Families are first at the Fort Bragg Fisher House

By Amber Avalona/ParaglideFebruary 18, 2011

Families are first at the Fort Bragg Fisher House
(Photo Credit: U.S. Army) VIEW ORIGINAL

FORT BRAGG, N.C. - Jennifer Leonard, an Army Reservist turned military wife, ignored the two phone calls as she completed a shift at Marathon Convenience Store in Lexington, N.C. But the next number she recognized was that of her father-in-law. She responded to the questions, one by one - where are you' Who are you with' And then Jennifer heard the words that shatter any spouse of a deployed Soldier - "Don't cry," and her heart dropped. Her husband, Sgt. Matthew Leonard had been seriously wounded in action.

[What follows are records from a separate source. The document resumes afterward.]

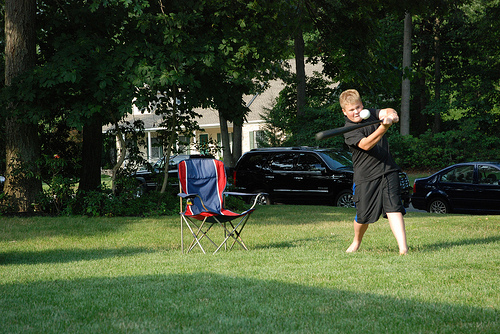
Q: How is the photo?
A: Clear.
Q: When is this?
A: Daytime.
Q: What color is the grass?
A: Green.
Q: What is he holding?
A: Bat.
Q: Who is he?
A: Man.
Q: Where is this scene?
A: Front yard.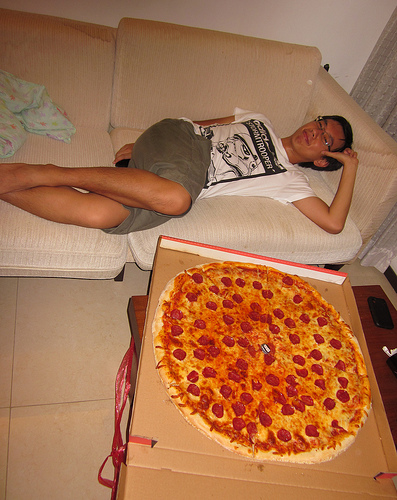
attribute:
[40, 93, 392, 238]
man — laying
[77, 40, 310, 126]
couch — beige, tan, white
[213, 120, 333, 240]
shirt — white, black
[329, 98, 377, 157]
hair — black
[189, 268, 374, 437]
pizza — big, pepperoni, large, brown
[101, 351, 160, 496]
strings — hanging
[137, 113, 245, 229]
shorts — gray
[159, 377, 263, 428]
cheese — burnt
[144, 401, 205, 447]
box — brown, filled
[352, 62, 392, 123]
curtain — grey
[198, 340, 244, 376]
pepperoni — sliced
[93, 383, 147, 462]
ribbon — red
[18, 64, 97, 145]
clothing — green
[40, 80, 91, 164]
blankets — thin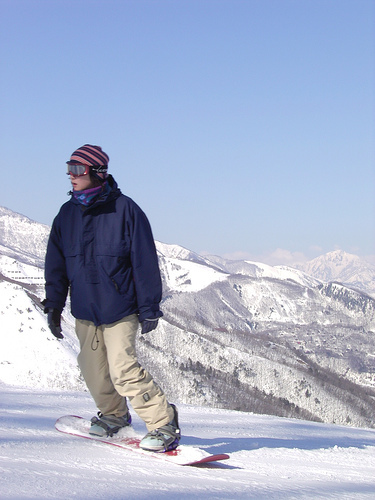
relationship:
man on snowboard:
[36, 139, 188, 449] [61, 412, 232, 465]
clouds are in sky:
[188, 197, 337, 239] [171, 12, 368, 238]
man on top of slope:
[43, 143, 182, 451] [0, 384, 373, 496]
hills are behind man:
[8, 205, 281, 385] [43, 143, 182, 451]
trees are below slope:
[195, 364, 301, 417] [0, 384, 373, 496]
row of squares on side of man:
[4, 267, 53, 293] [36, 139, 188, 449]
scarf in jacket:
[69, 184, 111, 205] [45, 174, 165, 321]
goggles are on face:
[65, 161, 99, 178] [71, 160, 89, 188]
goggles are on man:
[65, 161, 99, 178] [36, 139, 188, 449]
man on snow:
[36, 139, 188, 449] [65, 456, 329, 496]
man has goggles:
[36, 139, 188, 449] [65, 161, 99, 178]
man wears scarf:
[36, 139, 188, 449] [69, 184, 111, 205]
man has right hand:
[36, 139, 188, 449] [37, 306, 72, 352]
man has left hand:
[36, 139, 188, 449] [136, 310, 165, 332]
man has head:
[36, 139, 188, 449] [61, 144, 117, 193]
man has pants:
[36, 139, 188, 449] [66, 315, 184, 431]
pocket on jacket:
[91, 232, 133, 275] [45, 174, 165, 321]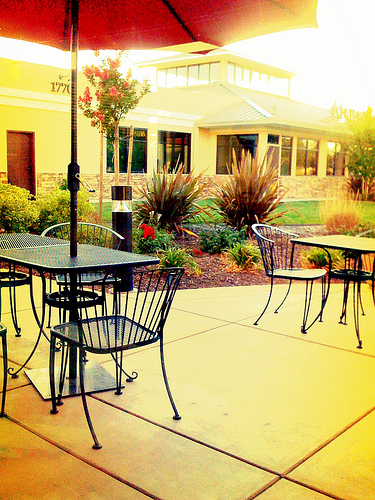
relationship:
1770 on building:
[50, 75, 70, 95] [0, 44, 360, 202]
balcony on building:
[139, 45, 309, 92] [38, 45, 370, 235]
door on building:
[6, 130, 38, 199] [0, 44, 360, 202]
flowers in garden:
[140, 220, 158, 240] [1, 159, 373, 285]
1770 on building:
[47, 76, 73, 96] [5, 48, 362, 215]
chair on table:
[225, 205, 327, 287] [288, 218, 372, 263]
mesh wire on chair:
[55, 314, 153, 348] [45, 265, 185, 451]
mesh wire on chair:
[57, 271, 115, 280] [37, 214, 124, 336]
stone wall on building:
[37, 173, 349, 200] [1, 58, 373, 199]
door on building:
[6, 130, 35, 196] [7, 46, 347, 232]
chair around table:
[45, 265, 185, 451] [24, 229, 152, 288]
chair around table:
[39, 220, 126, 330] [24, 229, 152, 288]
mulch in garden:
[106, 218, 331, 286] [1, 159, 373, 285]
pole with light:
[112, 183, 135, 291] [113, 195, 128, 212]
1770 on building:
[50, 75, 70, 95] [1, 58, 373, 199]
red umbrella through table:
[0, 0, 318, 52] [0, 241, 158, 288]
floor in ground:
[0, 264, 372, 500] [1, 268, 374, 497]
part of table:
[84, 245, 130, 274] [282, 205, 374, 305]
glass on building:
[296, 146, 317, 174] [0, 44, 360, 202]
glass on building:
[170, 133, 180, 160] [0, 44, 360, 202]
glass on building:
[218, 135, 256, 152] [0, 44, 360, 202]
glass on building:
[326, 140, 343, 174] [0, 44, 360, 202]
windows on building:
[151, 130, 194, 178] [0, 44, 360, 202]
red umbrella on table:
[0, 0, 318, 52] [0, 232, 160, 401]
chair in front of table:
[45, 265, 185, 451] [0, 232, 160, 401]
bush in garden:
[207, 142, 306, 240] [0, 143, 373, 292]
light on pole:
[110, 200, 133, 212] [110, 183, 134, 290]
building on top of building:
[0, 41, 375, 208] [1, 35, 366, 246]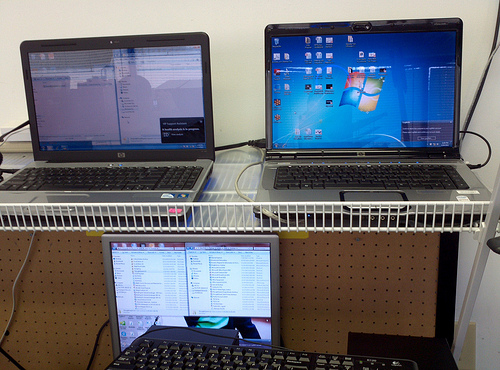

One week into her new position as assistant manager, Jennifer was thrown into another role - as the wife of a wounded warrior.

Matthew, Company B, 1st Battalion, 87th Infantry Regiment, 10th Mountain Div., arrived at Womack Army Medical Center in an ambulance, Nov. 6, 2010. He asked for a cigarette. The official answer was 'no', but in the Army, brotherhood is sometimes stronger than protocol.

Just a week before, Matthew was patrolling the streets of northern Afghanistan when an ambush targeted his truck with a rocket-propelled grenade. He never reached the team leader he intended to help.

From there, the story gets a little sketchy, as Matthew moved from country to country, surgery to surgery, in and out of medicated consciousness. The squad leader from Fort Drum, N.Y., had fought for many things as a Soldier in the United States Army. Fighting for his life was a natural extension of that tenacity.

"I had a piece of shrapnel that got me in the neck. They said it was a little less than a quarter inch from my jugular, so they had to go in and pull it out before it started moving around," said Matthew. Shrapnel from the blast sliced through other parts of his body, including the piece that entered near his shin and traveled up his leg, before blowing out his hip.

"It took me 45 minutes to find the hospital. I was so worried about getting (to) him that I got myself lost," said Jennifer, describing her first encounter with her husband after the blast. She'd driven from Lexington as an aircraft transported her husband from Germany, via a brief layover at Walter Reed Army Medical Center. Intermittent surgeries and long stretches of recovery filled the days and weeks that followed and Jennifer spent most of her time at Matthew's bedside.

"I stayed with him every night for three weeks - except for one night, when I was hurting so bad in my back. He promised that if he needed me he would call," said Jennifer.

At Matthew's insistence, she retreated to a comfortable room at the Fort Bragg Fisher House, a 'home away from home' for Families of wounded warriors and other Soldiers hospitalized at WAMC.